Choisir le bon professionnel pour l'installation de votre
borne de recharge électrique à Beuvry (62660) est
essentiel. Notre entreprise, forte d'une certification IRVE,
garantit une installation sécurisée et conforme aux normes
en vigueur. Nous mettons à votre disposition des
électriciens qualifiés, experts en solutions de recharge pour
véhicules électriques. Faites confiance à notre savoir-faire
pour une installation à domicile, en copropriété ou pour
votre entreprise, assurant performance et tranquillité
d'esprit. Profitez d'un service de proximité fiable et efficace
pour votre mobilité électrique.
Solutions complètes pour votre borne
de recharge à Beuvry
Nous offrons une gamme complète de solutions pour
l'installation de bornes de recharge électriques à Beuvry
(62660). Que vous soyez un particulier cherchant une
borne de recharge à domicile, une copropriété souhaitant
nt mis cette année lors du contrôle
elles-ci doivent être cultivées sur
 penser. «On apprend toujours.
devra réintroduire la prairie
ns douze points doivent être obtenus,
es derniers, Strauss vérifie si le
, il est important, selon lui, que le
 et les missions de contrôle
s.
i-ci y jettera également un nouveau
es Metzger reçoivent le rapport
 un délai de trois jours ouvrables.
* * *
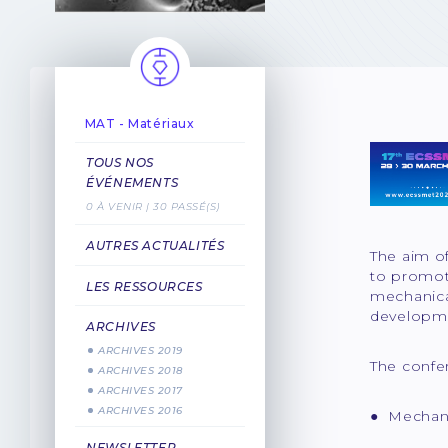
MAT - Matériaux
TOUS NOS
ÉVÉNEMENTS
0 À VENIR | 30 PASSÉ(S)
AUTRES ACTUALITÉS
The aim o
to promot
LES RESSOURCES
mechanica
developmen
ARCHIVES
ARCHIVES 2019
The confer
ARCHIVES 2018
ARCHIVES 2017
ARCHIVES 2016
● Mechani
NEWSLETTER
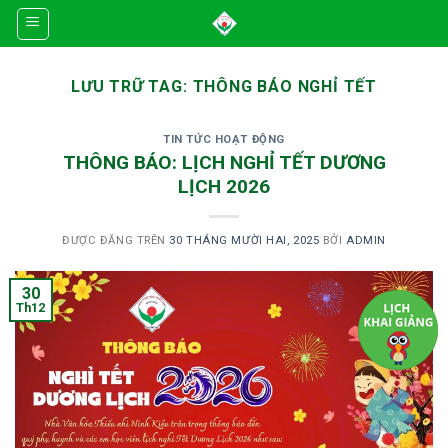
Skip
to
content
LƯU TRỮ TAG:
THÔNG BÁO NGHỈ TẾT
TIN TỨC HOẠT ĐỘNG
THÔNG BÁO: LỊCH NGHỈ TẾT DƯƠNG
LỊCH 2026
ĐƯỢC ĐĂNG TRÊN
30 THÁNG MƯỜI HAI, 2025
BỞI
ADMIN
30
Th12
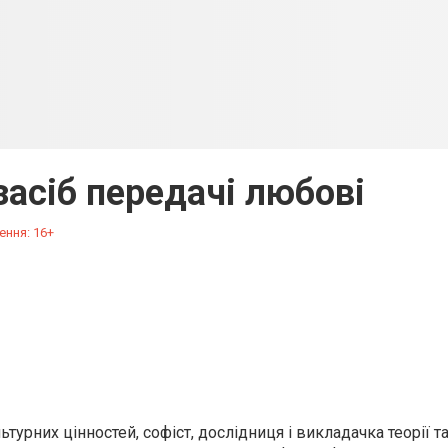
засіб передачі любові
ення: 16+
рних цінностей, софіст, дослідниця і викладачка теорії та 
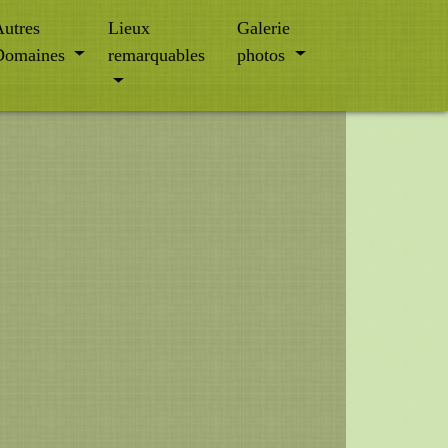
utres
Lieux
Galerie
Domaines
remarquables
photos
--
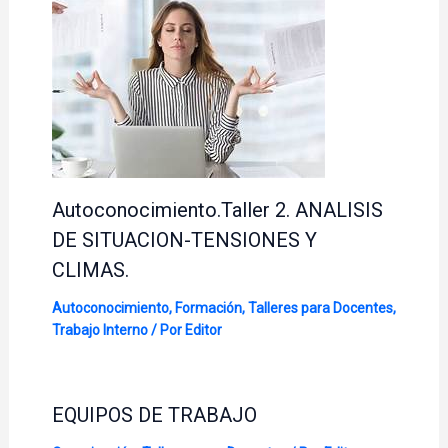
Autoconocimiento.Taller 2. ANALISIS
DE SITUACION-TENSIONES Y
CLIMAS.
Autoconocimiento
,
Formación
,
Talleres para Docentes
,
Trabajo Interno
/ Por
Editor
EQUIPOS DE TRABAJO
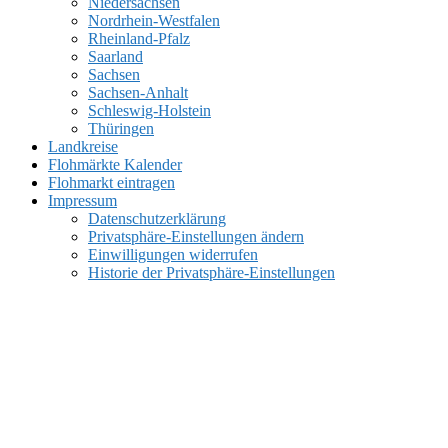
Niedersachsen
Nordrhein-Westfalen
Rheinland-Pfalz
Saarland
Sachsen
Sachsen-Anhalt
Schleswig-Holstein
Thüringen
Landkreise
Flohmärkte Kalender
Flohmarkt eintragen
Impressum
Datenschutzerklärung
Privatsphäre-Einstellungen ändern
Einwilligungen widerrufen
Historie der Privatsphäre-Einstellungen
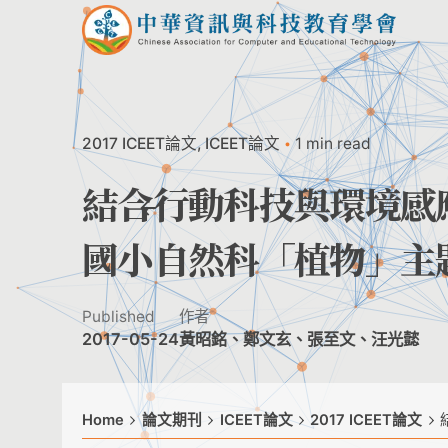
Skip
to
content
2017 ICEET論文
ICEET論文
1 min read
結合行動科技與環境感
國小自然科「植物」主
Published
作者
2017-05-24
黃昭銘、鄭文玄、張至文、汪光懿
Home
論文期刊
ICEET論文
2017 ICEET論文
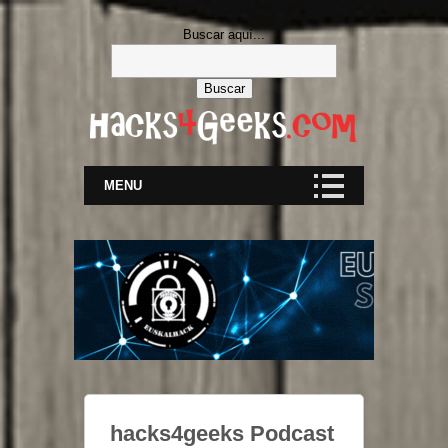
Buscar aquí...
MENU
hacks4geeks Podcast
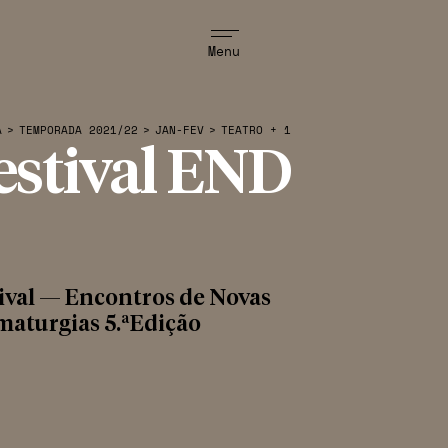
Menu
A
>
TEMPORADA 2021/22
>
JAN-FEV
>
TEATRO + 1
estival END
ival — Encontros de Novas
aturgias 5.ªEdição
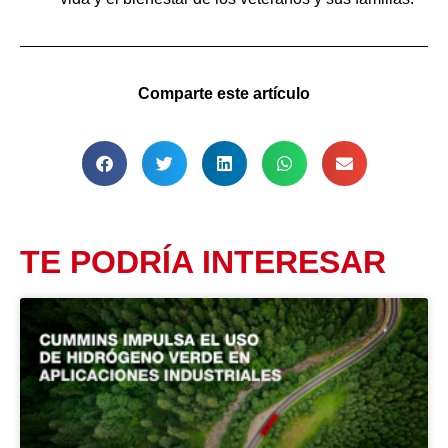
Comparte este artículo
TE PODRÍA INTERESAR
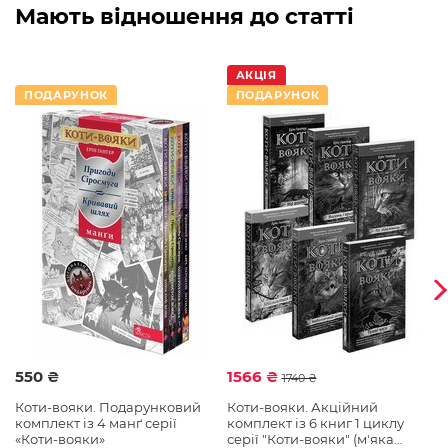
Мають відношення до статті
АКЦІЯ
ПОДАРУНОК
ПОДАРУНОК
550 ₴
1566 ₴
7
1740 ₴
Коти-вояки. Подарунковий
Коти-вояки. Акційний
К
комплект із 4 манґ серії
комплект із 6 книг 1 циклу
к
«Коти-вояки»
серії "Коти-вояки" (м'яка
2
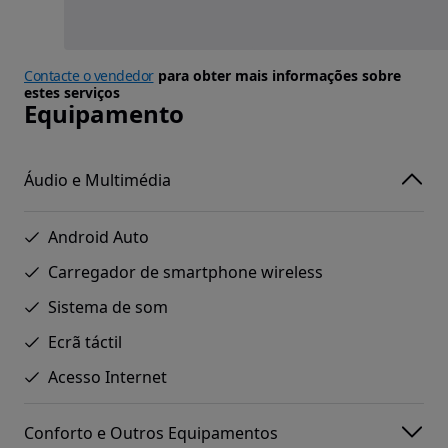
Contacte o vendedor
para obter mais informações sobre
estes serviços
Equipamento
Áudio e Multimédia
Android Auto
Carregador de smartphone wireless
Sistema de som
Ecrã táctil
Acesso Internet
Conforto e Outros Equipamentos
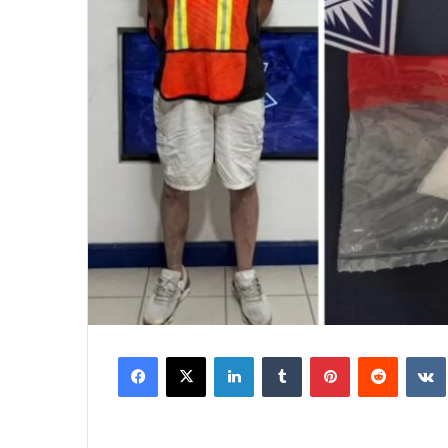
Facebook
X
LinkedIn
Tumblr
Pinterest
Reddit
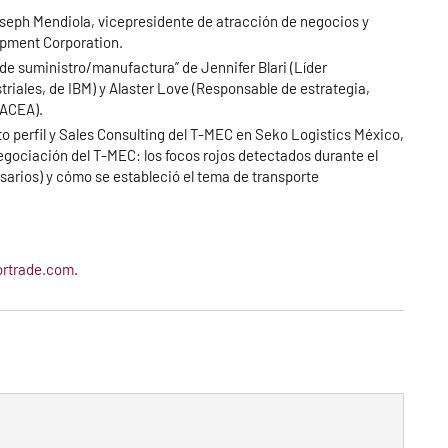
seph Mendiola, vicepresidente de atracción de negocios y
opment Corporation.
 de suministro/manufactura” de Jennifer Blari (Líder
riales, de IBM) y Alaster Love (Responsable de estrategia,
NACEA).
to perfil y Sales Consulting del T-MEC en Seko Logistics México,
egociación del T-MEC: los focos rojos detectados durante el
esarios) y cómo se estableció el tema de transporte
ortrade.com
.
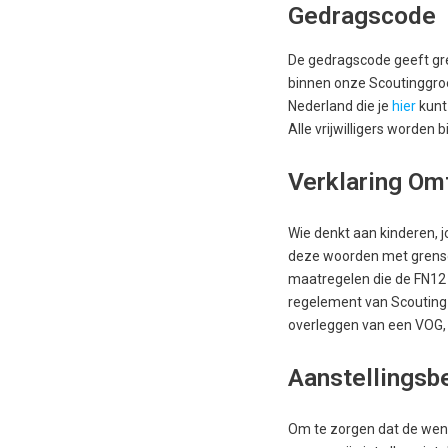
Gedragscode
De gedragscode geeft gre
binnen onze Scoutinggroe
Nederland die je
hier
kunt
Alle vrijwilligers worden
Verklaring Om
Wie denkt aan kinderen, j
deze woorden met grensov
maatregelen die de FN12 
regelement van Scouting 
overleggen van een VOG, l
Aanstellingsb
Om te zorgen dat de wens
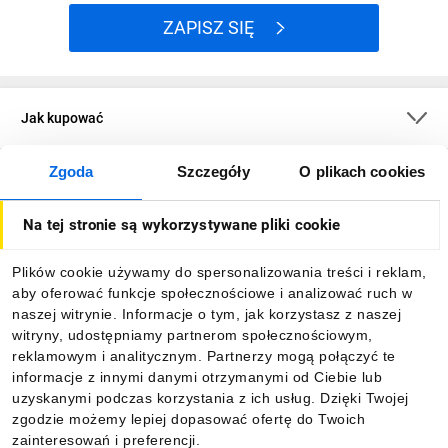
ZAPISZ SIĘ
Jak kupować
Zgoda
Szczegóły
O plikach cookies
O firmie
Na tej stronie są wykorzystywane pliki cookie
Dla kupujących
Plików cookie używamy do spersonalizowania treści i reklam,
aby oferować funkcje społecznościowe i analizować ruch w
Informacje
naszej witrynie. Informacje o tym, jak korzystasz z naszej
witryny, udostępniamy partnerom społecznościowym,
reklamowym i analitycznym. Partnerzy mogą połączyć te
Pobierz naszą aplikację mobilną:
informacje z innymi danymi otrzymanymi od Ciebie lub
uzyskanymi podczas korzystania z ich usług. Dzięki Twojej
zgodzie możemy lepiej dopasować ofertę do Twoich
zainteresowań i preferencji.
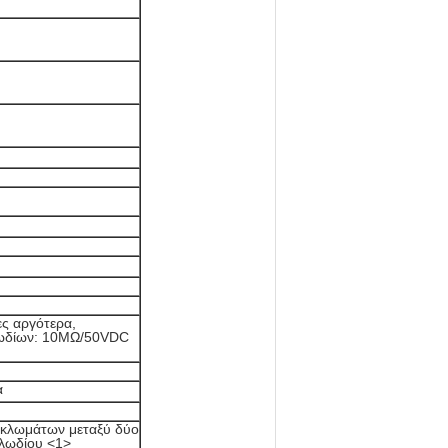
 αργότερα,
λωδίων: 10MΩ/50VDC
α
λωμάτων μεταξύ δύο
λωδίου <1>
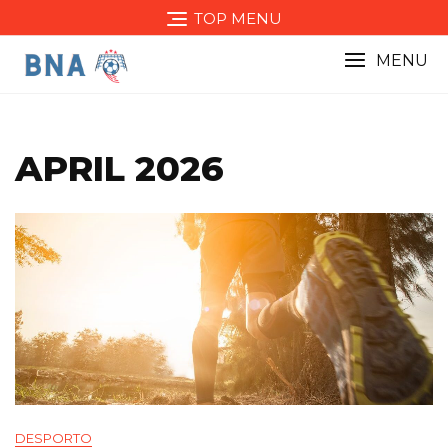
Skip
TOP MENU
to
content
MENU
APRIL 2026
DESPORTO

Task statement — Can you gather every line of the data above that contains the word "вояки"?

Solved problem —
Коти-вояки. Подарунковий
Коти-вояки. Акційний
«Коти-вояки»
серії "Коти-вояки" (м'яка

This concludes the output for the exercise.